_Passage to read_.
If this hypothetical organism you’re referring to was not intended to have any practical biomedical value or merit –- meaning, its creator made no claims to that effect – then, many people who are knowledgeable about contemporary art would say it is acceptable...and meaningful as an experimental work. The organism, by design, served no apparent purpose other than testing the skills of the artist to see whether or not it was possible to create. Some might argue that’s a purpose with a tangible result.

To add another frame of complexity to this response: If the creator had built this organism to raise new and fundamental questions about biomedical engineering practices and/or biomedical ethics and/or biomedical applications — or anything that challenged the biomedical practitioners to rethink or expand a technique, research approach, or some design scheme — then that creative act would also be regarded as acceptable.

More to the point: Even if the creator aimed to use this novel organism as a way to cure a disease, or spark a discovery, or inspire a technological innovation -- but misses the target -- then that too would be acceptable. After all, is it any different than testing a hypothesis that “fails” the verification, or falsification, process (Popper, 1957 & 1965) in following the scientific method, and subsequently needs some re-thinking with new data. I think people are inclined to say that it was a “productive” experiment with a measurable outcome (i.e., it didn’t work). And that piece of information is also valuable in so far as it earmarks one experiment that needn't be repeated without further development.

From an artist’s perspective, this concern about “acceptability” may strike many in the arts as a moot issue -- especially in this age of Postmodernism, where many creators choose to blur or erase the line between The Good, The Bad, and The Ugly. Unlike the sciences and mathematics, there’s no standard criteria or canon of aesthetics for making, presenting and interpreting a “work of art.” Any medium is fair game (biological, chemical, nuclear, electronic, industrial refuse, air, light, etc.); any form of expression will do (from the subtle to heavy-handed; from the most sublime to the crudest), and any message (from the elegant to the vulgar). This is where the “interface” between the practices of art-making and science-making can get momentarily turbulent…like two jets flying in parallel formation, until one suddenly crosses the jet stream of the other -- startling everyone in the wake.

_Assigned task 1_. Whose work does the text on art and engineered organisms cite for the falsification process?
_Assigned task 2_. Proceed with the text on art and engineered organisms from the point where it stops.

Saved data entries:
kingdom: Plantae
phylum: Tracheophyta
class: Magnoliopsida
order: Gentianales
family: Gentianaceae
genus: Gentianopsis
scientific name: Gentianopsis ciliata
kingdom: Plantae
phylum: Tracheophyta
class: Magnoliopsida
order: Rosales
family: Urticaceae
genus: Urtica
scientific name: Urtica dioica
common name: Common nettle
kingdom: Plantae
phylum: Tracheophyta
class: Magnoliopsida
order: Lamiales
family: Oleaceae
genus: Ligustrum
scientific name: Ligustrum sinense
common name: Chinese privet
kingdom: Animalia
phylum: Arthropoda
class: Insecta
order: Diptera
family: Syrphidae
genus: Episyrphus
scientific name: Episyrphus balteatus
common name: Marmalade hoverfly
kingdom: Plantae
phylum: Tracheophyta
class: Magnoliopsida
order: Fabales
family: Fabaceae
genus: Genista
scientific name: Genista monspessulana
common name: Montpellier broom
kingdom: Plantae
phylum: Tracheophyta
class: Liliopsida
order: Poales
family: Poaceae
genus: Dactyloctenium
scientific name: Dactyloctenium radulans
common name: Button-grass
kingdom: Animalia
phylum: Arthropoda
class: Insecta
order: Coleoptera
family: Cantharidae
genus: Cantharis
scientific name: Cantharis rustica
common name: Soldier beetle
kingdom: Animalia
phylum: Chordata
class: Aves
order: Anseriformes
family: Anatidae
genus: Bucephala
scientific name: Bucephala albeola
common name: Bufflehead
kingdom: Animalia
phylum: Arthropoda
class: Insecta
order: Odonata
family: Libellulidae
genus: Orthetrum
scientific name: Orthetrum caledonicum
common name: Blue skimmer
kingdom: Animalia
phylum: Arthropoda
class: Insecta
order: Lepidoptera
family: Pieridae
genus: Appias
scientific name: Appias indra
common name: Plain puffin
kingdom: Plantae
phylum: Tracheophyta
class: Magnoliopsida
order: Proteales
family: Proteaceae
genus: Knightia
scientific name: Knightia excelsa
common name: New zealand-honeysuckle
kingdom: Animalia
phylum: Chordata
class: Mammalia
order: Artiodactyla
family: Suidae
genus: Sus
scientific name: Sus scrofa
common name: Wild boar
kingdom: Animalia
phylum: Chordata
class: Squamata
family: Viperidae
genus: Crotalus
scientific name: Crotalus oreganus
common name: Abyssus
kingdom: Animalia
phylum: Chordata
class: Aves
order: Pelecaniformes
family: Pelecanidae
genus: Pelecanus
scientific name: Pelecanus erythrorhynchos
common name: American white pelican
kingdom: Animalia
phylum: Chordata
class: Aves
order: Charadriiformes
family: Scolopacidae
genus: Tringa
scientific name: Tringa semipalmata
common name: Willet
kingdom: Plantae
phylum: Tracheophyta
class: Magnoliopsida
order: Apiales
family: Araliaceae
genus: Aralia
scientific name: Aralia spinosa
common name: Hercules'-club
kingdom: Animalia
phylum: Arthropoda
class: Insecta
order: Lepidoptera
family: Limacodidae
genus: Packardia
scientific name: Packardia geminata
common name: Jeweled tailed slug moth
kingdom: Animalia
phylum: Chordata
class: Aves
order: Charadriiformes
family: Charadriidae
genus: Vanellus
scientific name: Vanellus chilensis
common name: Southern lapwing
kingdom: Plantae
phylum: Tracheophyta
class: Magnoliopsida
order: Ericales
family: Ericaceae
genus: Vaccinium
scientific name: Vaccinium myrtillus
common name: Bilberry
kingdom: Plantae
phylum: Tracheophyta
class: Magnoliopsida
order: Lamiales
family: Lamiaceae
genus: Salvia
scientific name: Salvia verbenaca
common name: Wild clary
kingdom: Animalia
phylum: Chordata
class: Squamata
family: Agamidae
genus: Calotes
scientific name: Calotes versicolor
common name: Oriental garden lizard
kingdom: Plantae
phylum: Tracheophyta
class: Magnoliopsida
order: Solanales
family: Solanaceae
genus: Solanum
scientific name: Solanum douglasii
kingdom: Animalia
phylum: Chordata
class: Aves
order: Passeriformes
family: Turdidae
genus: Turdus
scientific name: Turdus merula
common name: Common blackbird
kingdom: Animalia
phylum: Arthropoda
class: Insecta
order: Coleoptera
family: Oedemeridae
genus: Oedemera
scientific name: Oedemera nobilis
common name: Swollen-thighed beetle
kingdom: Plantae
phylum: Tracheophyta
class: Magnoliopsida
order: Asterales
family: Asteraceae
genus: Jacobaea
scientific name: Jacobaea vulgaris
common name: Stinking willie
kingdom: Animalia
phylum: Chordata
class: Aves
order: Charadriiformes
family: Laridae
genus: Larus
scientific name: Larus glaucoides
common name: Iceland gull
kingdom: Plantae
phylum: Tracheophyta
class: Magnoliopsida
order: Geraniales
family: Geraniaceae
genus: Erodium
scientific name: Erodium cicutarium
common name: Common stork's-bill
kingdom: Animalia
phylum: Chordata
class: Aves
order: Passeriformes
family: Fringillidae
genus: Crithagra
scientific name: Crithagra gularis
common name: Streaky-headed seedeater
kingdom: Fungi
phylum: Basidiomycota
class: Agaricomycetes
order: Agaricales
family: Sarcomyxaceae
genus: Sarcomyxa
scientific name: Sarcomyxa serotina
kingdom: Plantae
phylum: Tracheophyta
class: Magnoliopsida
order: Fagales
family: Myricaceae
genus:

_Response 1_. Popper (1957 & 1965).

_Response 2_.
04-14-2010 06:47:12
No predictions here. Instead I offer a wish list for more art exploring the boundaries of human perception and focused on viewer subjectivity, more ecological consciousness, scientific and aesthetic examinations of collective consciousness and behavior through private meditations, more collaborative exploration of the full sensorium, continued challenges to ideas of biological and technological determinism, including the falsely-reductive flow-charts of ‘isms” in art history, and more support in every way for what the cognitive scientist Roger N. Shepard identified as the value of “unfettered artistic exploration.”

04-14-2010 07:56:55

Thanks for this thoughtful response. This thread has gotten me thinking about comparing the ethical dimensions of art and science.

In science, you have Institutional Review Boards, human subjects' guidelines, HIPAA, the Belmont Report, the Helsinki Agreement, and Nuremburg, not to mention Jeremy Rifkin et al, plus an entire academic discipline devoted to thinking about, policing, and bloviating over the ethics of biological research.

In art, what I'm hearing is, you have an ethical wild, wild west.

This could create some significant tensions in future art-science collaborations.


04-14-2010 11:24:02
Nathaniel, just a quick note in response: I apologize that my enthusiasm here has led me to break the speed limit and word count. But I felt compelled to add the following…

I trust you know that the arts have a similarly rigorous review process as the sciences. Although it tends to be far more subjective and less dependent on “empirical tests” of hypotheses, premises, suppositions, and so forth, they’re, nevertheless, often deep, insightful critiques by scholars, practitioners, and other professionals who take the work of these their review boards very seriously, and who try to be as impartial, or “objective,” as possible in their evaluations and assessments. I’ve sat on my share of these review boards on both sides of the fence, and, you’re right: we seek to understand and critique various qualities and characteristics of the process and product of the work in question.

Speaking for the arts (and I mean to include here all forms, expressions, media, processes and products), I can say there’s a wide array of aesthetic dimensions and characteristics of works of art that are taken into account. Whether or not the artist who created the work accepts the constructive criticisms and “value-judgments” is another matter altogether. Frankly, if artists did that throughout the ages—if they simply accepted these judgments bytheir peers and patrons and the cognoscenti—there’d be no break with the traditions of making, appreciating and developing art. There’d be no rich history of modern, contemporary, and postmodern art as we know it! Here, Benjamin Franklin’s aphorism applies so brilliantly: “If everyone is thinking alike, then no one is thinking.”

Art movements, like science movements, are largely “reactionary” in their responses to and interpretations of the limits our perceptions of truth & beauty; they’re also influenced by the reach and limits of our tacit and explicit knowledge, which we are the tools we use to know these things. The polymath and science historian, Robert-Root-Bernstein explores all this in his fascinating essay, “Beauty, Truth, and Imagination: A Perspective on the Science and Art of Modeling Atoms” (in J. Burroughs, ed. Snelson’s Atom. Catalogue for Novo Presents: Art at the Academy Exhibit, New York Academy of Science, 1989c, pp. 15-20).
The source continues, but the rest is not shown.